For some reason, conservatives view state capitals as idyllic paragons of popular democracy--while to the rest of us, they're just places where politicians live after they're elected and before they're sent to jail or busted for having an affair.

This "strict construction" view of the Constitution may have made some sense when it was first written, and We the White People were mostly small farmers who had fought a revolution to create their own independent communities, free from a tyrannical government.

But today's pseudo-libertarians are led by business owners and professionals whose lives are far from self-sufficient--unless Sarah Palin feeds and clothes her family exclusively with hunted moose. They only oppose those laws that limit their ability to exploit their workers or the environment that we all must share. At the same time, they're all for any government intervention that can help such exploitation--from ICE raids to anti-strike injunctions to publicly funded cleanups of privately caused oil spills.

And you can bet that the new rebels in Congress aren't planning to take on the real government tyranny of the ever-expanding Wars on Drugs, Immigrants and Terror. In fact, when it comes to these aspects of the state that are actually Orwellian, their main complaint is that the government isn't playing dirty enough--because it's too wedded to the Constitution!

Sarah Palin is the darling of the right because she isn't intimidated by this kind of faulty logic; instead, she revels in it with a narrow-mindedness so pure it inspires her audience.

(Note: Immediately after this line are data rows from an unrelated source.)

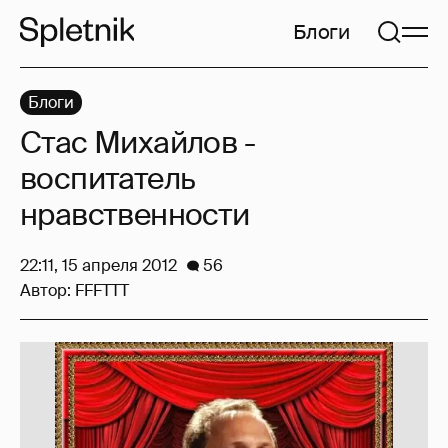
Блоги
Блоги
Стас Михайлов -
воспитатель
нравственности
22:11, 15 апреля 2012
56
Автор:
FFFTTT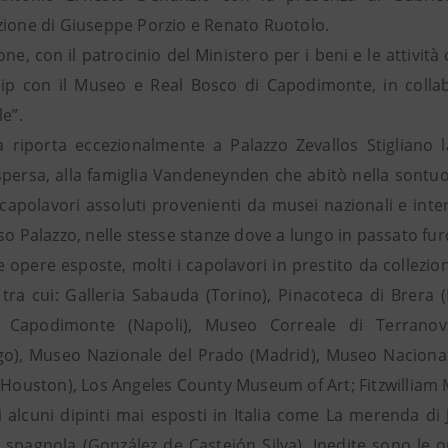
zione di Giuseppe Porzio e Renato Ruotolo.
one, con il patrocinio del Ministero per i beni e le attivit
ip con il Museo e Real Bosco di Capodimonte, in collabo
le”.
 riporta eccezionalmente a Palazzo Zevallos Stigliano l
spersa, alla famiglia Vandeneynden che abitò nella sontuo
 capolavori assoluti provenienti da musei nazionali e inte
so Palazzo, nelle stesse stanze dove a lungo in passato fur
 opere esposte, molti i capolavori in prestito da collezion
, tra cui: Galleria Sabauda (Torino), Pinacoteca di Brera
 Capodimonte (Napoli), Museo Correale di Terranova 
o), Museo Nazionale del Prado (Madrid), Museo Naciona
 (Houston), Los Angeles County Museum of Art; Fitzwillia
i alcuni dipinti mai esposti in Italia come La merenda di 
e spagnola (González de Castejón Silva). Inedite sono le 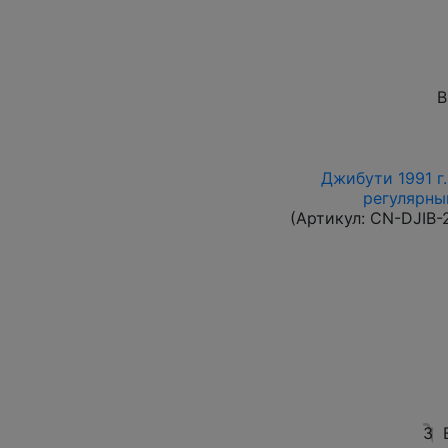
В
Джибути 1991 г.
регулярный
(Артикул:
CN-DJIB-
3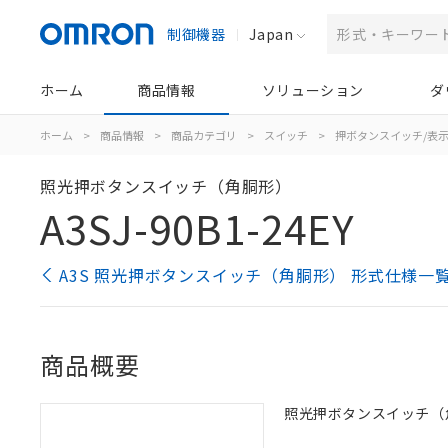
制御機器
Japan
ホーム
商品情報
ソリューション
ダ
ホーム
>
商品情報
>
商品カテゴリ
>
スイッチ
>
押ボタンスイッチ/表
照光押ボタンスイッチ（角胴形）
A3SJ-90B1-24EY
A3S 照光押ボタンスイッチ（角胴形） 形式仕様一
商品概要
照光押ボタンスイッチ（角胴形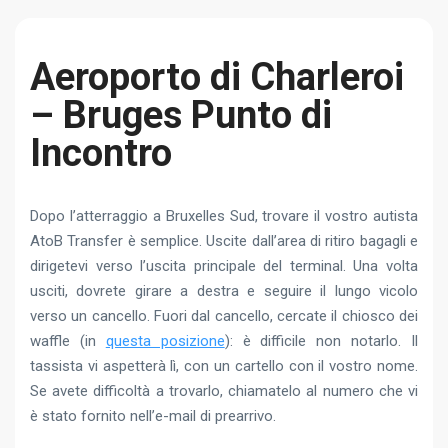
Aeroporto di Charleroi
– Bruges Punto di
Incontro
Dopo l’atterraggio a Bruxelles Sud, trovare il vostro autista
AtoB Transfer è semplice. Uscite dall’area di ritiro bagagli e
dirigetevi verso l’uscita principale del terminal. Una volta
usciti, dovrete girare a destra e seguire il lungo vicolo
verso un cancello. Fuori dal cancello, cercate il chiosco dei
waffle (in
questa posizione
): è difficile non notarlo. Il
tassista vi aspetterà lì, con un cartello con il vostro nome.
Se avete difficoltà a trovarlo, chiamatelo al numero che vi
è stato fornito nell’e-mail di prearrivo.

In a speech she gave earlier this year, she spoke for and against the Constitution in such rapid succession that somewhere in heaven Rick James must have been jealous:

Our vision for America is anchored in time-tested truths: Government that governs least governs best. That the Constitution provides the path to a more perfect union--it's the constitution! By the way, it's within our own borders and the homeland that we should feel safe and not condone any violence. That makes me want to say, in these volatile times, when we are a nation at war is when we need a commander in chief, not a constitutional law professor.

To Palin and her friends, there's no contradiction here: The Constitution is for us, not them. And those two categories aren't just defined by what side of the border you're on. For Rand Paul, "us" are business owners who shouldn't have been forced by the 1964 Civil Rights Act to have to serve African Americans, who obviously fall into the category of "them" for Kentucky's newest senator.

At the end of the day, the true Tea Party plan is to preserve the minority's sacred Constitutional right to its wealth by cutting the majority's benefits and services to the bone. The Democrats will meekly follow and hope we forget that they still control the White House and Senate.

If we want to stop them, we'll have to build an opposition in the streets and reclaim this country's revolutionary tradition for our side. We're the ones who fight for the freedoms of religion and speech guaranteed by the First Amendment. We're the ones organizing against an empire that denies self-government to peoples across an ocean.

The only thing today's new Congress-people have in common with the original Tea Party is that they don't give a shit about polluting our waterways.